■ EXERCISE DESCRIPTION
Output range, inclusive: from the line containing "80: (246, 125)" to the line containing "142: (134, 84)". Restate those lines from the data below word for word and only those.

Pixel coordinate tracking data
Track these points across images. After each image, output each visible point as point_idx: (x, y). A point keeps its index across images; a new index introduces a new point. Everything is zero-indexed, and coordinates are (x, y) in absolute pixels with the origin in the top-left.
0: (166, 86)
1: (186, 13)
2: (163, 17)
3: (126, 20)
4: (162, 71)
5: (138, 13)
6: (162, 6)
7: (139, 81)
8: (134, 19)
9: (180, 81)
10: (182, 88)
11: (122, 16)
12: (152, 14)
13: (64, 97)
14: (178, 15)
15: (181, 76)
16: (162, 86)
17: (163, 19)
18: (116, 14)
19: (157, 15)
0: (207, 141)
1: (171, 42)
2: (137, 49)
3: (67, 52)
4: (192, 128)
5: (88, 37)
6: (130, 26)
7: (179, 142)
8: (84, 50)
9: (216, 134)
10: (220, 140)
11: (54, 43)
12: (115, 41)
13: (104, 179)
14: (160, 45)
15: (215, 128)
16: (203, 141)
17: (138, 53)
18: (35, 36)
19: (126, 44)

* * *

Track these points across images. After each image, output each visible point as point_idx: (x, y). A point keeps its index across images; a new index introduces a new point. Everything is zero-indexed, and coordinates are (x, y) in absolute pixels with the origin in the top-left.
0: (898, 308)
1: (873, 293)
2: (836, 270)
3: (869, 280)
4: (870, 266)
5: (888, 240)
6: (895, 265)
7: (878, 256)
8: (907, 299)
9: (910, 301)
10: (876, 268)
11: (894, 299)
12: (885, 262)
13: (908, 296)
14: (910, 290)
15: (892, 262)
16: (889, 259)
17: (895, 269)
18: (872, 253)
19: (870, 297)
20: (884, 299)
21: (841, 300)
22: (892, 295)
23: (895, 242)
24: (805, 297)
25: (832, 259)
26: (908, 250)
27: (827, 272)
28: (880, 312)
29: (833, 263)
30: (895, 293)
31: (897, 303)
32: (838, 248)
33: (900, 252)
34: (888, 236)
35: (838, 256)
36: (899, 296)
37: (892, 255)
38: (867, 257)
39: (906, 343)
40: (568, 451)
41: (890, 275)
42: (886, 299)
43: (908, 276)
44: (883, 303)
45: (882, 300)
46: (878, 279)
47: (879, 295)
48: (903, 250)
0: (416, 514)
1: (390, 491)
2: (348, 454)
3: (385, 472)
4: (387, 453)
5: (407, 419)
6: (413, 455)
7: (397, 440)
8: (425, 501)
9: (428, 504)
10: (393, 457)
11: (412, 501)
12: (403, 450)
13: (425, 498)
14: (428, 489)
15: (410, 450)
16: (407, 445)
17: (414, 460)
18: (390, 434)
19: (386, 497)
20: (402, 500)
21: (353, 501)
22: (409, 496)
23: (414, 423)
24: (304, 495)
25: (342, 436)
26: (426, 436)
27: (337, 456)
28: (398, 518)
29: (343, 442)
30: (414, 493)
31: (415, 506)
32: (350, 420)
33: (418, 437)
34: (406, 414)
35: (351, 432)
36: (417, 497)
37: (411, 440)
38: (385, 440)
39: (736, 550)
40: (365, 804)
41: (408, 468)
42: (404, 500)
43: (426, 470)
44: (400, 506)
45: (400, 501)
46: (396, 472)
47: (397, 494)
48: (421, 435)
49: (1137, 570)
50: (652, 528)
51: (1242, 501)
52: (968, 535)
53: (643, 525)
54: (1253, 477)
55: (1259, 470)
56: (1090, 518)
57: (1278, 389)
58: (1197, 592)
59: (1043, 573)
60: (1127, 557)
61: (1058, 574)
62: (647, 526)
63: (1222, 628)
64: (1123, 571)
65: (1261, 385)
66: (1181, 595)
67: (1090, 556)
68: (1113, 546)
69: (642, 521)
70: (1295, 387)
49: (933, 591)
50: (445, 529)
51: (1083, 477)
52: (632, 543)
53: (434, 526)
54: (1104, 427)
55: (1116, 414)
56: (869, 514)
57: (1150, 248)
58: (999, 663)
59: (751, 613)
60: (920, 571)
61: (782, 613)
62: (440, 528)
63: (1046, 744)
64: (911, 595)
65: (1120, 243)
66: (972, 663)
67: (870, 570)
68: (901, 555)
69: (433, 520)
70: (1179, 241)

--

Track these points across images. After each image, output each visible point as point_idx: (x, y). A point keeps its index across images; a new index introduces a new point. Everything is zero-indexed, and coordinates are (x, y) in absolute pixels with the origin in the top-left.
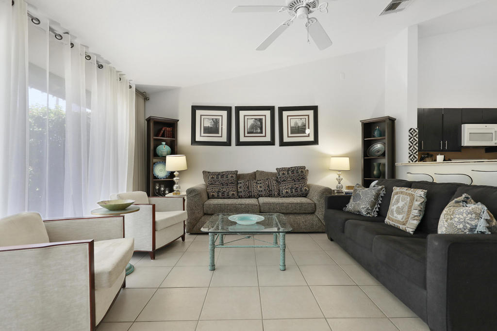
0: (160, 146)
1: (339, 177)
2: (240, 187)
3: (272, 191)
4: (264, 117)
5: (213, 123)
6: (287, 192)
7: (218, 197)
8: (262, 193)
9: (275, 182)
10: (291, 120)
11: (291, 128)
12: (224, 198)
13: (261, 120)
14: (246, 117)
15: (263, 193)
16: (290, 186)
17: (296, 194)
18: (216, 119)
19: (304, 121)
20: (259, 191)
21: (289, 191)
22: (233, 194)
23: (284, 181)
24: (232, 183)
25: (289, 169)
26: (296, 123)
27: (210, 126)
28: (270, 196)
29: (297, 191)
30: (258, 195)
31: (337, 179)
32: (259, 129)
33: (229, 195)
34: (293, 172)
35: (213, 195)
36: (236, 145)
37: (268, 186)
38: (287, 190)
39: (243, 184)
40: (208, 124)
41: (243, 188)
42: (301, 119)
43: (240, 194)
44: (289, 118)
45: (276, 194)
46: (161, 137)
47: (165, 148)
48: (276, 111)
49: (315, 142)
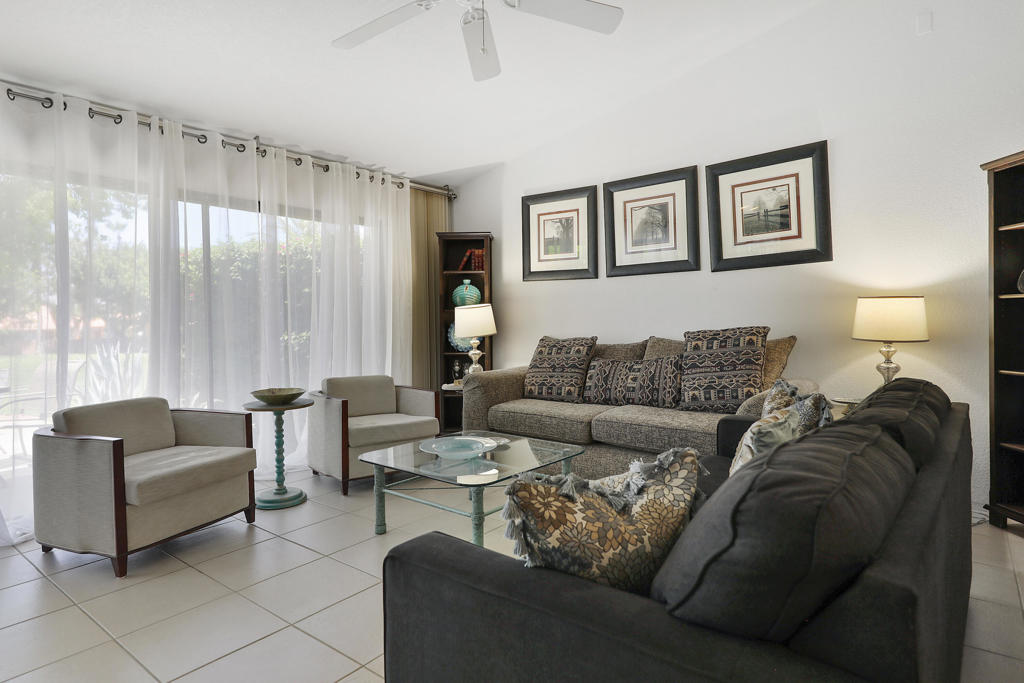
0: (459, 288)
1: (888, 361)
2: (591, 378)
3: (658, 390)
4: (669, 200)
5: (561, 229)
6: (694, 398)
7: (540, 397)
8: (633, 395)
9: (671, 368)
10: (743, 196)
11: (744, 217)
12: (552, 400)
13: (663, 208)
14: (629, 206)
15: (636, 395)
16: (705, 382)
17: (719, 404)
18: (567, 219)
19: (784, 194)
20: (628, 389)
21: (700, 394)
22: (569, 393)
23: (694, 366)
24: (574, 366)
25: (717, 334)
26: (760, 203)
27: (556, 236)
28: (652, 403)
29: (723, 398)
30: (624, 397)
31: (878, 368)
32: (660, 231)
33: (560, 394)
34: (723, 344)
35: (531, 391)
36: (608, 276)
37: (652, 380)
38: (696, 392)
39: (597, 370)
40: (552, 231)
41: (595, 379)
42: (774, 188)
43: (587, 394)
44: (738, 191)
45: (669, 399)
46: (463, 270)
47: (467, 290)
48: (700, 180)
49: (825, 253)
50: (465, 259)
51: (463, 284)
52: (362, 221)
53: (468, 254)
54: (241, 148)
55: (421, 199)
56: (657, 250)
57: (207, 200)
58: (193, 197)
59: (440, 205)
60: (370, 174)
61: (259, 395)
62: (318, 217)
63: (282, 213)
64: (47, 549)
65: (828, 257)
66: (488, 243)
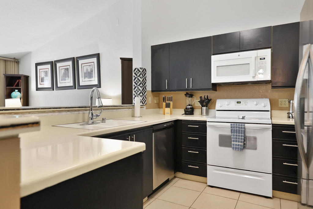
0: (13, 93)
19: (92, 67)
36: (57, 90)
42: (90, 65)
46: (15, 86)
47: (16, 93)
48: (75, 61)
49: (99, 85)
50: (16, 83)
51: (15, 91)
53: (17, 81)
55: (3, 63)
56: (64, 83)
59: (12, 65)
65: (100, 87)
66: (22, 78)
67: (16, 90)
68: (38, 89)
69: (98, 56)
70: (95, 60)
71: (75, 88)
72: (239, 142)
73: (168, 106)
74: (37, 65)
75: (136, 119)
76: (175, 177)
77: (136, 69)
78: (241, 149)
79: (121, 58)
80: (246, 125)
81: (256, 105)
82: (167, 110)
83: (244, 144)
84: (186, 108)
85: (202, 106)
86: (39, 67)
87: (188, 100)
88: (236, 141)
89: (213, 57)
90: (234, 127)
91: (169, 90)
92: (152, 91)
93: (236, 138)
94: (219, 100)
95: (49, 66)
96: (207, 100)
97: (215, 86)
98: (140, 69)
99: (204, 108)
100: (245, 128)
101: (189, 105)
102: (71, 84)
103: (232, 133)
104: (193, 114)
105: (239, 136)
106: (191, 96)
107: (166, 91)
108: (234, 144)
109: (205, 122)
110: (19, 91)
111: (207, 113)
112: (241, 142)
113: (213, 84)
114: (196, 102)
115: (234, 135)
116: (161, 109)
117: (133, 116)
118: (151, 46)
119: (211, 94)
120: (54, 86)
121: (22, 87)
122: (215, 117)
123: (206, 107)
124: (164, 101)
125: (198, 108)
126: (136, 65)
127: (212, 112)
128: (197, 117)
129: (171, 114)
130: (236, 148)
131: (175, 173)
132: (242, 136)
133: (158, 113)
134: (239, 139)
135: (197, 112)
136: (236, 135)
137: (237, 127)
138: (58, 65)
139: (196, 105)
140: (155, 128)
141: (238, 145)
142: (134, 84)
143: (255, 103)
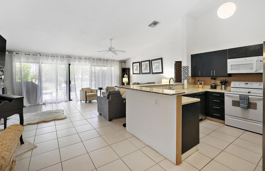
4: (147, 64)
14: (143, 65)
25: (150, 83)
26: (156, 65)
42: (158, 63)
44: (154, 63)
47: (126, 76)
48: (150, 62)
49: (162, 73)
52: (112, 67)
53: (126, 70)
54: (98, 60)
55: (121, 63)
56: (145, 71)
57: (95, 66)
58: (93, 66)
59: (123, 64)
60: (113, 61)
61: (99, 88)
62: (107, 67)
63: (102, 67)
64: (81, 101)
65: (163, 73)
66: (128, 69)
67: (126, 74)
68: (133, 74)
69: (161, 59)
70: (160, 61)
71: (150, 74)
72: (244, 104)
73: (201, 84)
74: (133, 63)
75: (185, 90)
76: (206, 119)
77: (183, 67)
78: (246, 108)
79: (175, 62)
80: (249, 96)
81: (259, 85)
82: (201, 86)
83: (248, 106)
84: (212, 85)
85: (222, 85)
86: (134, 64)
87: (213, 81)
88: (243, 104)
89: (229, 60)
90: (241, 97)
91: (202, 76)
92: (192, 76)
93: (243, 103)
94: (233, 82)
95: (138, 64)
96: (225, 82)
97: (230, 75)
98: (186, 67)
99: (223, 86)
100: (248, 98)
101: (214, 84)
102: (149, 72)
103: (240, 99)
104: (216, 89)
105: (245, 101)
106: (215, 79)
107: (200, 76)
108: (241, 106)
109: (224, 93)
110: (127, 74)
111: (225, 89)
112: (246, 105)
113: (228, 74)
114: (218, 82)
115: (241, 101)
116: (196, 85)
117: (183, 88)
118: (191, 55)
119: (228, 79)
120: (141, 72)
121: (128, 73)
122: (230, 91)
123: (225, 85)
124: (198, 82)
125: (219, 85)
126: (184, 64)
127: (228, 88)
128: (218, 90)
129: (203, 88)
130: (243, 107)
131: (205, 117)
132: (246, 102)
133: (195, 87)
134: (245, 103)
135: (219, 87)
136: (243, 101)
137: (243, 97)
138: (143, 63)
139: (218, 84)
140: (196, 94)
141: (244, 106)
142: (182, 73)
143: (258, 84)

■ RESULT OF THE TASK
80: (246, 125)
81: (256, 105)
82: (167, 110)
83: (244, 144)
84: (186, 108)
85: (202, 106)
86: (39, 67)
87: (188, 100)
88: (236, 141)
89: (213, 57)
90: (234, 127)
91: (169, 90)
92: (152, 91)
93: (236, 138)
94: (219, 100)
95: (49, 66)
96: (207, 100)
97: (215, 86)
98: (140, 69)
99: (204, 108)
100: (245, 128)
101: (189, 105)
102: (71, 84)
103: (232, 133)
104: (193, 114)
105: (239, 136)
106: (191, 96)
107: (166, 91)
108: (234, 144)
109: (205, 122)
110: (19, 91)
111: (207, 113)
112: (241, 142)
113: (213, 84)
114: (196, 102)
115: (234, 135)
116: (161, 109)
117: (133, 116)
118: (151, 46)
119: (211, 94)
120: (54, 86)
121: (22, 87)
122: (215, 117)
123: (206, 107)
124: (164, 101)
125: (198, 108)
126: (136, 65)
127: (212, 112)
128: (197, 117)
129: (171, 114)
130: (236, 148)
131: (175, 173)
132: (242, 136)
133: (158, 113)
134: (239, 139)
135: (197, 112)
136: (236, 135)
137: (237, 127)
138: (58, 65)
139: (196, 105)
140: (155, 128)
141: (238, 145)
142: (134, 84)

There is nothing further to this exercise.